[fpc-pascal] releasing commercial components as PPU files

Marco van de Voort marcov at stack.nl
Mon Oct 22 15:25:13 CEST 2012


In our previous episode, Graeme Geldenhuys said:
> Could this work with FPC too? Can I release commercial components as PPU
> files for say FPC 2.6.0  (knowing that those PPU's will not work with
> any other version of FPC).

(and one set per target)

> The only supported compilers will be the officially released versions.
> 
> My concern are platforms like Linux, FreeBSD, where the official release
> is often is source code format. Would it matter if they compile there
> own FPC 2.6.0 release, and would my PPU's still work in that case?

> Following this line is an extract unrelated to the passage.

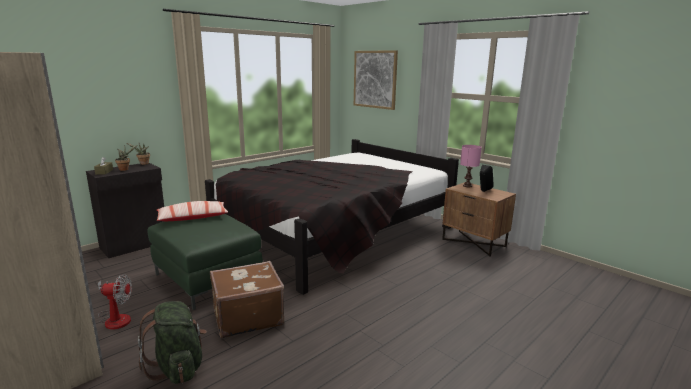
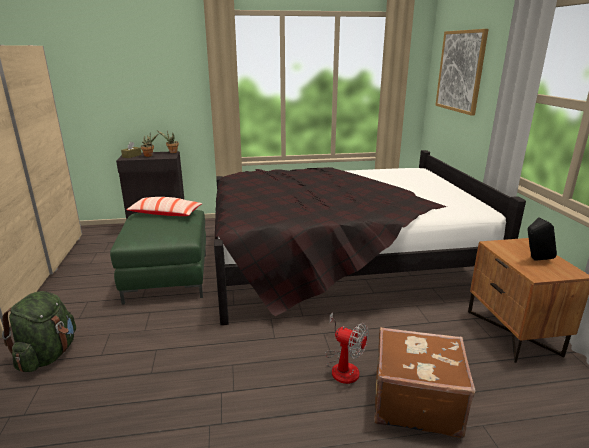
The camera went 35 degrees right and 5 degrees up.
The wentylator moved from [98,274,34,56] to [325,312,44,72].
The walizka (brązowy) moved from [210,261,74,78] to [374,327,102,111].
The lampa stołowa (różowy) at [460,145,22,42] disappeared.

I've been thinking about this, since the discussion with the TMS grid guy
(Bruno F.) on the Lazarus Day. He was interested because of trial versions
btw, rather than cheap licenses.

I think it would work in principle. Package built systems are harder though,
one doesn't know if they are built with -Ur.

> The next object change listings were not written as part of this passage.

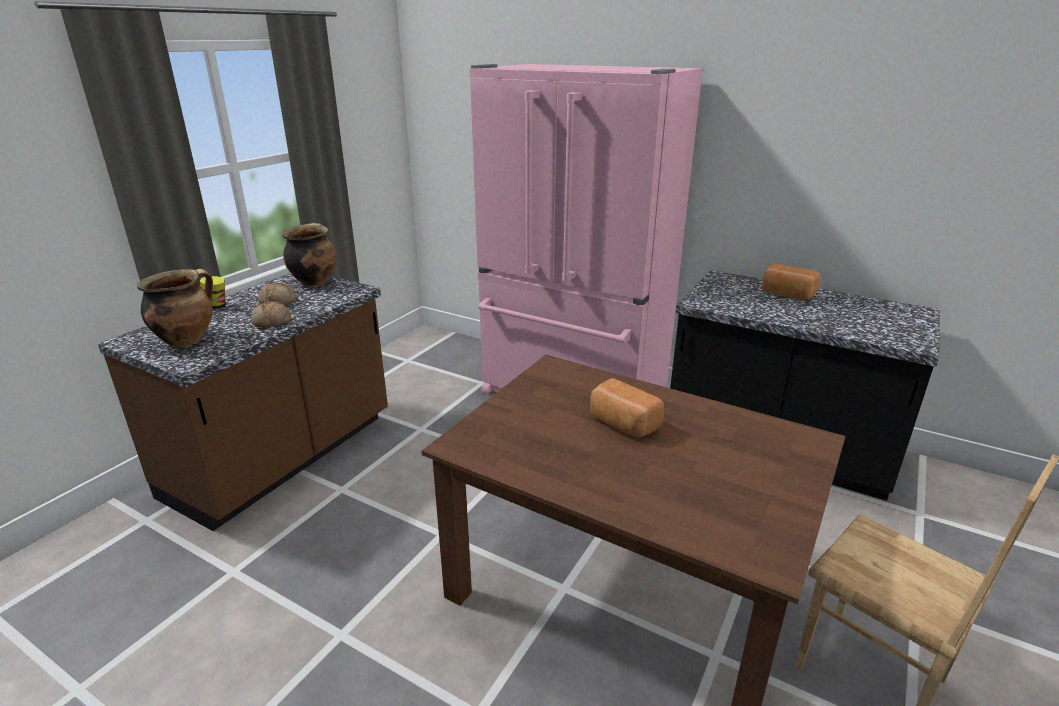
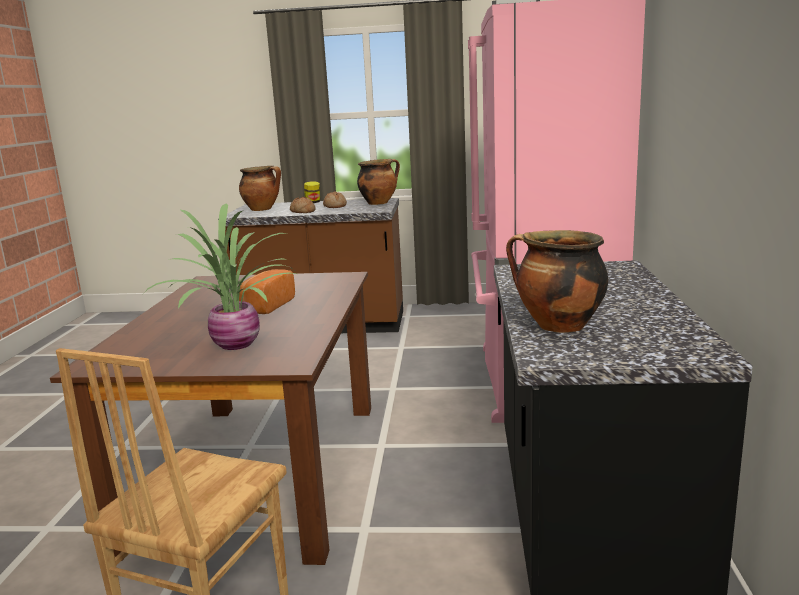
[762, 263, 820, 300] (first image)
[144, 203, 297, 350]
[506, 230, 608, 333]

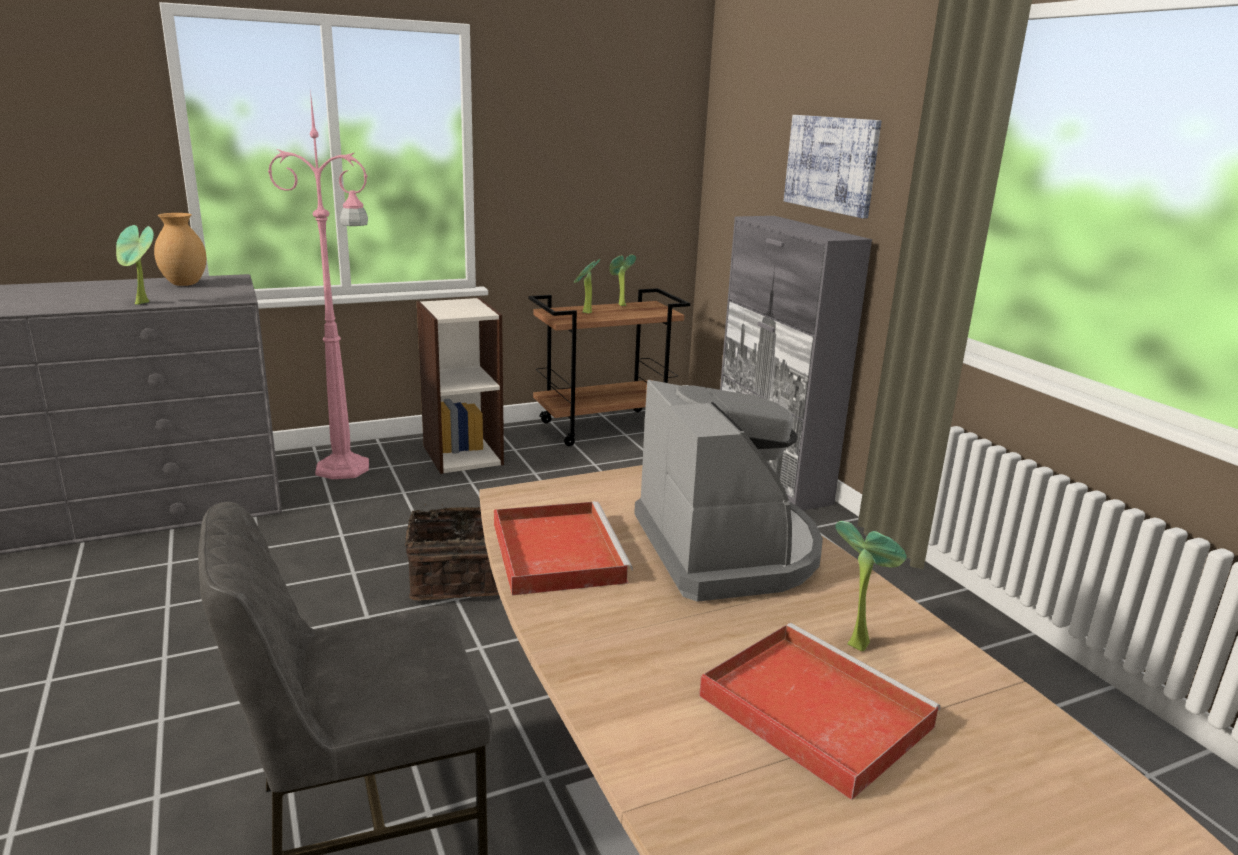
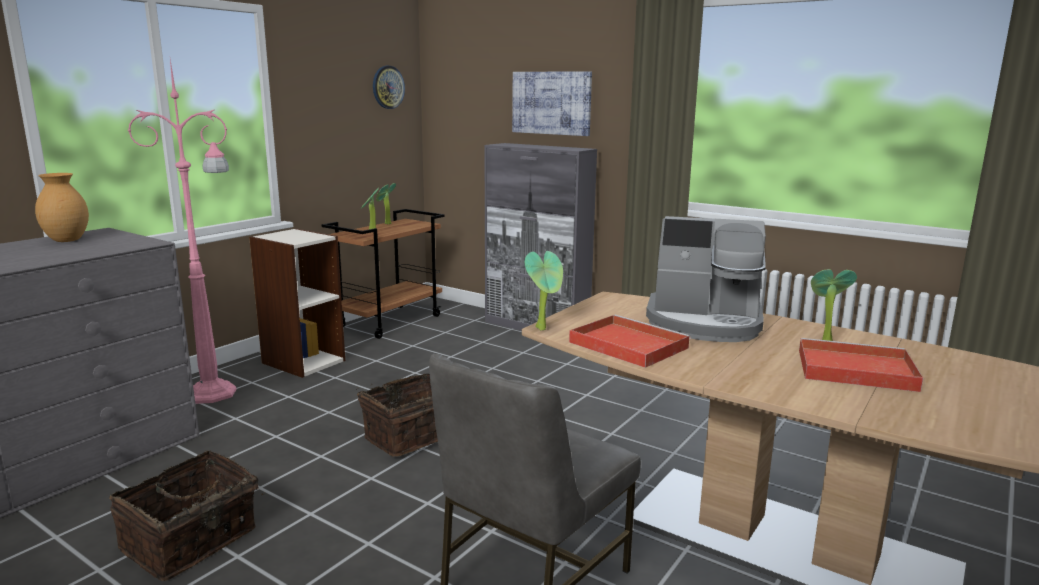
[525, 251, 563, 330]
[646, 216, 766, 342]
[109, 450, 265, 581]
[373, 66, 405, 109]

Missing that parameter could mean that a later minor revision of a package (say package
2.6.0-1) has later build dates and will force recompilations.

> Side note:
> Personally I'm not a fan of buying components without source code, but
> sometimes developers are on a shoestring budget, so buying the cheaper
> (without source code) version is good enough. I would like to cater for
> those developers too - if possible.

I have doubts this is all worthwhile. Compared to delphi, versions and
targets significalty increase, thus support burden increases (and by that I
mean of the binary packaging of the release, not the product) while usage/revenue
numbers are nowhere comparable.

The slow refresh of Linux distro's is another problem.

But we'll never know till sb simply tries I guess.